Waks crafts his masterpieces by first collecting old newspapers advertisements from the 1950s to the 1970s. Using the newspaper images, he makes a collage and adheres them to the canvas. Then Waks painstakingly paints over the canvas with thousands of tiny brushstrokes. The texture of the black oil paint and beeswax adds another dimension in contrast to the New Jersey license plate yellow to the already out-of-this-world pieces.
Wak’s work is fun and whimsical aiming to make viewers laugh, yet they also invite those who gaze upon them to think. While the paintings may be playful, they are double-sided commentary on American consumerism that went hand in hand with suburban life at the time of the ads used in his paintings.

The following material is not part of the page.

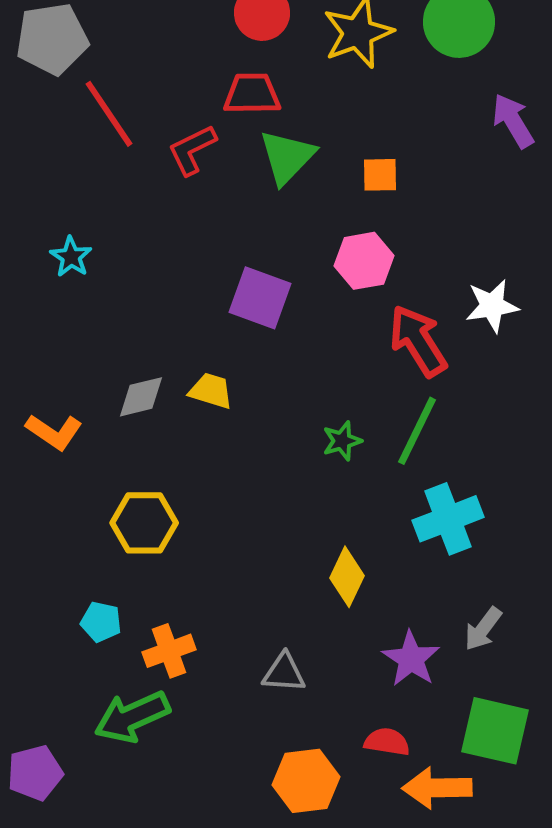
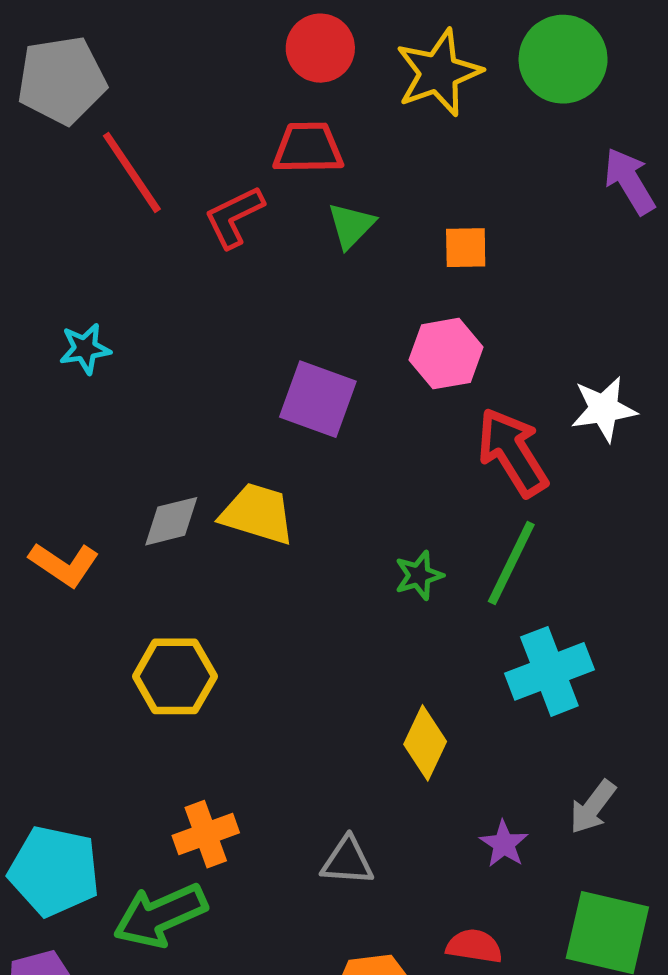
green triangle: (287, 157) -> (351, 225), size x0.7
cyan star: (71, 257) -> (85, 349), turned 30
yellow trapezoid: (211, 391) -> (257, 514), size x1.4
cyan pentagon: (101, 622) -> (54, 871), moved, size x1.8
purple star: (411, 659) -> (504, 844), size x0.7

This stems from Waks’ enthusiasm in history and also being a collector and archivist, seeking to decontextualize these common icons and emblems of the era. In “Parade of Values- Defenders of Freedom,” he aimed to illustrate a nostalgic and idealized past through the capitalist advertisements of the past and his own relationship with them, whether positive or negative.
Waks’ pieces are a commentary not only on the past, but on the country’s continuing obsession with consumerism and how it bled into the fabric of American culture. He faces this reality with both humor and irony in the text and images he chose, although there is a slight feeling of hope amid the critique he serves.
“There’s not one particular theme of each painting,” Waks said. “Taken together, that’s what the paintings are about.”
The exhibit by Waks will run until April 9. For more information, go to xdollhausx.com.
Waks concluded: “I try to make my work so it’s accessible, but it makes you think, makes you laugh. I hope people enjoy it for those purposes, hopefully find it aesthetically pleasing and hope it makes them think a little bit.”